Advantages	No subjective assumptions, more widely understood given greater emphasis in statistics courses	More intuitive connection to decision-making, unlocks useful concepts such as the expected value of sample information, provides a natural haircut on point estimates
Disadvantages	p-values and confidence intervals are often misinterpreted, underpowered tests are exaggerated	Defining priors is challenging, most Bayesian tools make incorrect assumptions and yield overconfident results

Experiment Deep Dives

When analyzing experiment results, it can be insightful to slice and dice the results along various dimensions. However, there are common pitfalls that make it so experiment deep dives produce net negative value for experimentation teams, such as:

Segmenting results into groups with small sample sizes, amplifying the impact of noise
Failure to recognize the multiple comparisons problem
Analyses that are not self-serve and, therefore, consume the data team’s bandwidth
Aimless analyses that find false insights in the data that do not generalize to new data
Unnecessary complexity that introduces friction in decision-making due to conflicting perceived patterns Here are effective practices to mitigate these pitfalls:
Defining segmentation and hypotheses before running the experiment
Making analyses self-serve to avoid consuming data science bandwidth
Invest resources into enabling more experiments rather than overanalyzing individual experiments.
Test any insights that were not part of the initial hypotheses in follow-up experiments.

Experiment Reports

Beyond its ability to inform the immediate ship vs. don’t ship decision, experimentation provides value by shaping product knowledge and informing the future roadmap. Unlocking this benefit requires clear experiment reports that can be referenced later and understood by people who were not involved in the experiment. This includes:

Clearly documented hypotheses that indicate the thought process behind the experiment
Screenshots that clearly show what was tested
Key results next to key takeaways

Applications of Experimentation in Real-world Scenarios

Although there are general best practices associated with the execution of digital experiments, different applications are often better suited to different approaches. The table below summarizes common use cases and associated considerations.
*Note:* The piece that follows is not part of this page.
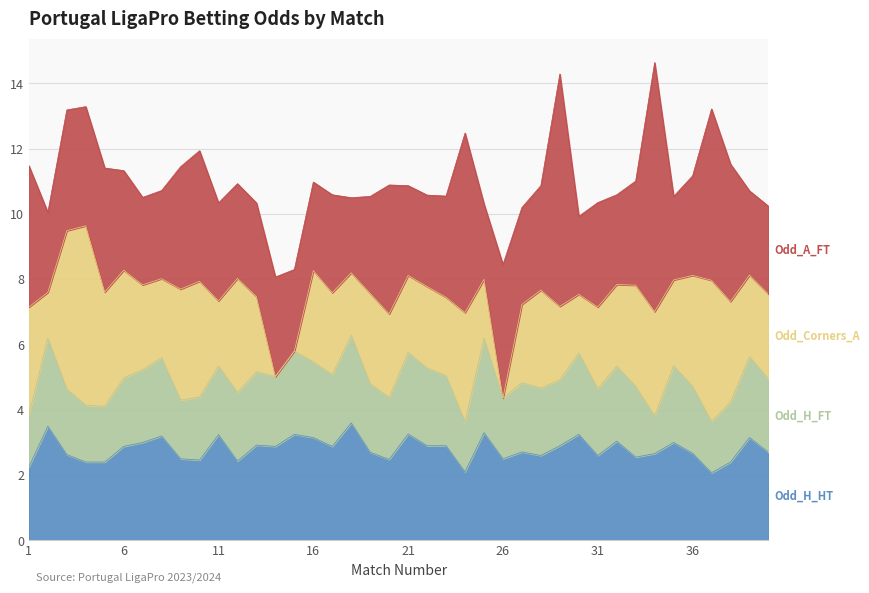

Which series has the largest range (max minus min)?

Odd_Corners_A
Use Case	Goal	Challenges	Common metrics	Common techniques
Releasing software (canary testing)	Mitigate risk	Need near realtime event logging	Error rates, latency	Sequential testing
Changing a website design	Validate new ideas	identity resolution for logged out users	Conversion rate, revenue per user	Fixed sample or sequential testing
Refining a search algorithm	Improve relevancy	Choosing candidate models, mutually exclusive experiments	Bookings, mean reciprocal rank	Fixed sample or sequential testing
AI model evaluation	Measure business impact of new models	Offline metrics don't necessarily translate to better business outcomes	Retention, revenue, new subscriptions	Fixed sample or sequential testing
B2B experiments	Validate new ideas	Cannot randomize at the user-level due to interactions	Retention, usage rate, signup rate	Clustered experiments

Conclusion

Companies in various industries have increasingly relied on controlled experiments as a means of evaluating the causal effect of product changes. Although controlled experiments may seem simple at first, there are various subtleties associated with proper design, implementation, and analysis. By following best practices, organizations can unlock the value of experimentation by leveraging trustworthy insights and shaping product knowledge.